**Task goal**
Please read the records below and return each line holding the string "COMPRA".

Stored entries:
= = = = =

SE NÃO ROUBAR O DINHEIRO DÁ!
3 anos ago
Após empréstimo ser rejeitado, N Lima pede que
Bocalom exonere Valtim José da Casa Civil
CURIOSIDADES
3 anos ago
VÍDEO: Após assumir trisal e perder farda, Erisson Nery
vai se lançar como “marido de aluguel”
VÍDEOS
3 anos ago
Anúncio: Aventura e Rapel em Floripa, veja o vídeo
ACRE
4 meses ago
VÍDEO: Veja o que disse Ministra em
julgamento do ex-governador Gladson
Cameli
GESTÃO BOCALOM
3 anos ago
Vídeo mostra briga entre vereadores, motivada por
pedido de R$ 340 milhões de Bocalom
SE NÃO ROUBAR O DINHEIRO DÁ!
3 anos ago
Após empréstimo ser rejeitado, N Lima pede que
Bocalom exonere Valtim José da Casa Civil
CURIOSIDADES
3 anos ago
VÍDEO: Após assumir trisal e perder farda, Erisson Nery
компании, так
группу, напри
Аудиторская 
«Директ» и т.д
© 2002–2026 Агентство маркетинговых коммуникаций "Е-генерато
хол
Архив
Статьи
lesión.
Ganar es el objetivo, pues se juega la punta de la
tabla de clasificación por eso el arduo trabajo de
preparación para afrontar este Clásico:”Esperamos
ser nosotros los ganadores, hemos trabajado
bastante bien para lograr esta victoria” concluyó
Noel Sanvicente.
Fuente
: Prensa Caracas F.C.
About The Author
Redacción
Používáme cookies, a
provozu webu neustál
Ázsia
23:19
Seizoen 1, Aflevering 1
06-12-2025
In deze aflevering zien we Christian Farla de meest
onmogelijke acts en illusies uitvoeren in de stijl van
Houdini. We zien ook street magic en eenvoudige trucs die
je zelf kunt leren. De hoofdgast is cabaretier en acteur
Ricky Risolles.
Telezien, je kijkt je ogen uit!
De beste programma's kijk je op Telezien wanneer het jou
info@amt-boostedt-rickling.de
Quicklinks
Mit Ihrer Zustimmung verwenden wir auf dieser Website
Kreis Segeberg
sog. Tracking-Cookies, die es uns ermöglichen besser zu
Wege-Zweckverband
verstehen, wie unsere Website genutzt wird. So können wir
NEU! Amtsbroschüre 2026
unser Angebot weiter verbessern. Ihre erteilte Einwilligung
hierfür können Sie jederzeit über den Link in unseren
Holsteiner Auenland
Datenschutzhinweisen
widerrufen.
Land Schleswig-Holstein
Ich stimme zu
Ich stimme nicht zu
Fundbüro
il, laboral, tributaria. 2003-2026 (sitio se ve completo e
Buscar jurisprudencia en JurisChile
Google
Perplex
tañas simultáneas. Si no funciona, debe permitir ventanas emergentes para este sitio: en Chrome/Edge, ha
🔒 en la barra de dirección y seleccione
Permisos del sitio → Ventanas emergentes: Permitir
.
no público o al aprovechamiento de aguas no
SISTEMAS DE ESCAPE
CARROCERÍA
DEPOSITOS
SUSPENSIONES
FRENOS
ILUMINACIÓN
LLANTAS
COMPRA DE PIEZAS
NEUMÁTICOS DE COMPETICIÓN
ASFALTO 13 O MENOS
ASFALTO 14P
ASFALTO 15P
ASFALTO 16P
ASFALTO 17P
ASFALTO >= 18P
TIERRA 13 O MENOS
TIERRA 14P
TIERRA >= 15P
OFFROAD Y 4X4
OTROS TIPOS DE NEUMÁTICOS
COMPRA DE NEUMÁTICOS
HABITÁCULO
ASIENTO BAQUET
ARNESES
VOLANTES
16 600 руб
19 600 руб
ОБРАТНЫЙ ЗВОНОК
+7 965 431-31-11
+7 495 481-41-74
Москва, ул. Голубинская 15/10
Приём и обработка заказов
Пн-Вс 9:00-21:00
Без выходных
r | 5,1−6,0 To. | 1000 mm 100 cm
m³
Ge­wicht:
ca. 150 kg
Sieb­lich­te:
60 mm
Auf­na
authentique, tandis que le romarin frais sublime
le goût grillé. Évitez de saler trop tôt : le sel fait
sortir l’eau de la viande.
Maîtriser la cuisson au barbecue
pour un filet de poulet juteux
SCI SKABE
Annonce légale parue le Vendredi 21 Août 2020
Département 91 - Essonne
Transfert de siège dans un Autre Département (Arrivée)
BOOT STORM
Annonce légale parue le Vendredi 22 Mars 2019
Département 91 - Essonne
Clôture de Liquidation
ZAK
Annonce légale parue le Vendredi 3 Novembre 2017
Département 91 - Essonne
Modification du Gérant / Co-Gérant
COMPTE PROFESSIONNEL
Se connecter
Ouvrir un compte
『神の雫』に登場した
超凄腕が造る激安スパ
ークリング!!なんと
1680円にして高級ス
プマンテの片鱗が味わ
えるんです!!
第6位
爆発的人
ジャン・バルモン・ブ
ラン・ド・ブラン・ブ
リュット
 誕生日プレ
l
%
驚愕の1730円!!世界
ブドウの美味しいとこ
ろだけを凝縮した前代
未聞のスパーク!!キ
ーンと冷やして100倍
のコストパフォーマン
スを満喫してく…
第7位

= = = = =

**Reply**
COMPRA DE PIEZAS
COMPRA DE NEUMÁTICOS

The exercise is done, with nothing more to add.